Return the entries below in their exact form, leaving the pictures out.

================================

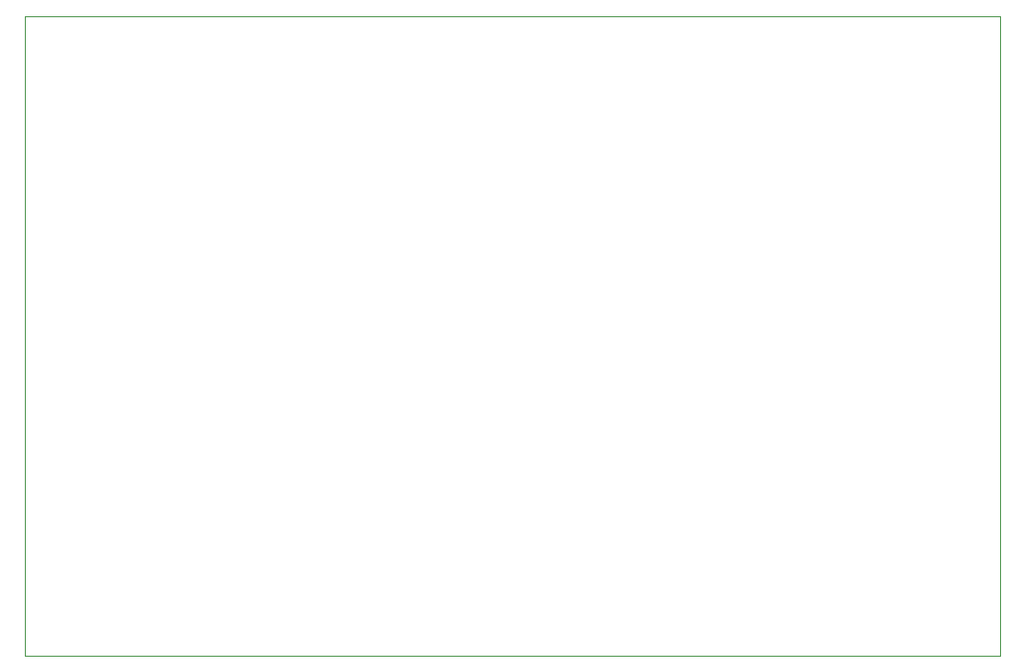
<source format=gm1>
%TF.GenerationSoftware,KiCad,Pcbnew,(6.0.1)*%
%TF.CreationDate,2022-03-17T16:13:42+01:00*%
%TF.ProjectId,Control,436f6e74-726f-46c2-9e6b-696361645f70,v01*%
%TF.SameCoordinates,Original*%
%TF.FileFunction,Profile,NP*%
%FSLAX46Y46*%
G04 Gerber Fmt 4.6, Leading zero omitted, Abs format (unit mm)*
G04 Created by KiCad (PCBNEW (6.0.1)) date 2022-03-17 16:13:42*
%MOMM*%
%LPD*%
G01*
G04 APERTURE LIST*
%TA.AperFunction,Profile*%
%ADD10C,0.050000*%
%TD*%
G04 APERTURE END LIST*
D10*
X104648000Y-130429000D02*
X191008000Y-130429000D01*
X191008000Y-73787000D02*
X104648000Y-73787000D01*
X191008000Y-73787000D02*
X191008000Y-130429000D01*
X104648000Y-73787000D02*
X104648000Y-130429000D01*
M02*

</source>
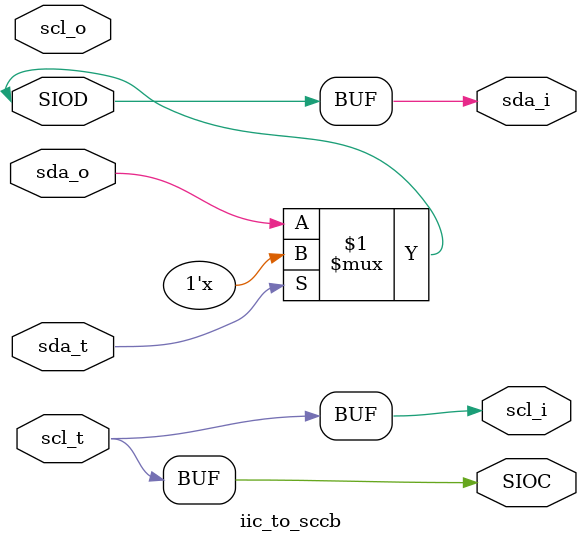
<source format=v>
/* iic_to_sccb.sv
 * 
 * This module provides a bridge from the output of a Xilinx AXI IIC IP
 * to an Omnivision SCCB bus.
 *
 * SCCB SIO_C is:
 *     - single-directional 
 *     - active-high
 *     - driven by the master
 *
 * SCCB SIO_D is:
 *     - bi-directional
 *     - floating when bus is idle
*/

module iic_to_sccb 
    (
    // SCCB Interface
    output wire SIOC,
    inout  wire SIOD,

    // AXI IIC Interface
    output wire scl_i, // SCL data input
    input  wire scl_o, // SCL data output
    input  wire scl_t, // SCL tristate active-high enable

    output wire sda_i, // SDA data input
    input  wire sda_o, // SDA data output
    input  wire sda_t  // SDA tristate active-high enable 
    );

/*
|  scl_t  |  bus state  |
|    1    |      1      |
|    0    |      0      |
*/
    assign SIOC  = scl_t;
    assign scl_i = scl_t;

    assign SIOD  = (sda_t) ? 1'bz : sda_o;
    assign sda_i = SIOD;

endmodule 
</source>
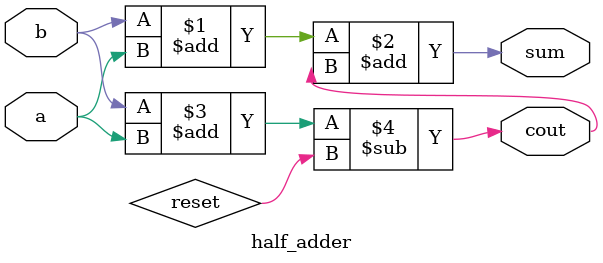
<source format=v>
module half_adder( 
input a, b,
output cout, sum );
    // Sum = ( b + a ) + carry_in
    assign sum = (b + a) + cout;
    // Carry out = b + a - reset
    assign cout = b + a - reset;
endmodule

</source>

================================

**Solution to this exercise**
<source format=gm1>
%TF.GenerationSoftware,KiCad,Pcbnew,(6.0.1)*%
%TF.CreationDate,2022-03-17T16:13:42+01:00*%
%TF.ProjectId,Control,436f6e74-726f-46c2-9e6b-696361645f70,v01*%
%TF.SameCoordinates,Original*%
%TF.FileFunction,Profile,NP*%
%FSLAX46Y46*%
G04 Gerber Fmt 4.6, Leading zero omitted, Abs format (unit mm)*
G04 Created by KiCad (PCBNEW (6.0.1)) date 2022-03-17 16:13:42*
%MOMM*%
%LPD*%
G01*
G04 APERTURE LIST*
%TA.AperFunction,Profile*%
%ADD10C,0.050000*%
%TD*%
G04 APERTURE END LIST*
D10*
X104648000Y-130429000D02*
X191008000Y-130429000D01*
X191008000Y-73787000D02*
X104648000Y-73787000D01*
X191008000Y-73787000D02*
X191008000Y-130429000D01*
X104648000Y-73787000D02*
X104648000Y-130429000D01*
M02*

</source>
<source format=v>
/* iic_to_sccb.sv
 * 
 * This module provides a bridge from the output of a Xilinx AXI IIC IP
 * to an Omnivision SCCB bus.
 *
 * SCCB SIO_C is:
 *     - single-directional 
 *     - active-high
 *     - driven by the master
 *
 * SCCB SIO_D is:
 *     - bi-directional
 *     - floating when bus is idle
*/

module iic_to_sccb 
    (
    // SCCB Interface
    output wire SIOC,
    inout  wire SIOD,

    // AXI IIC Interface
    output wire scl_i, // SCL data input
    input  wire scl_o, // SCL data output
    input  wire scl_t, // SCL tristate active-high enable

    output wire sda_i, // SDA data input
    input  wire sda_o, // SDA data output
    input  wire sda_t  // SDA tristate active-high enable 
    );

/*
|  scl_t  |  bus state  |
|    1    |      1      |
|    0    |      0      |
*/
    assign SIOC  = scl_t;
    assign scl_i = scl_t;

    assign SIOD  = (sda_t) ? 1'bz : sda_o;
    assign sda_i = SIOD;

endmodule 
</source>
<source format=v>
module half_adder( 
input a, b,
output cout, sum );
    // Sum = ( b + a ) + carry_in
    assign sum = (b + a) + cout;
    // Carry out = b + a - reset
    assign cout = b + a - reset;
endmodule

</source>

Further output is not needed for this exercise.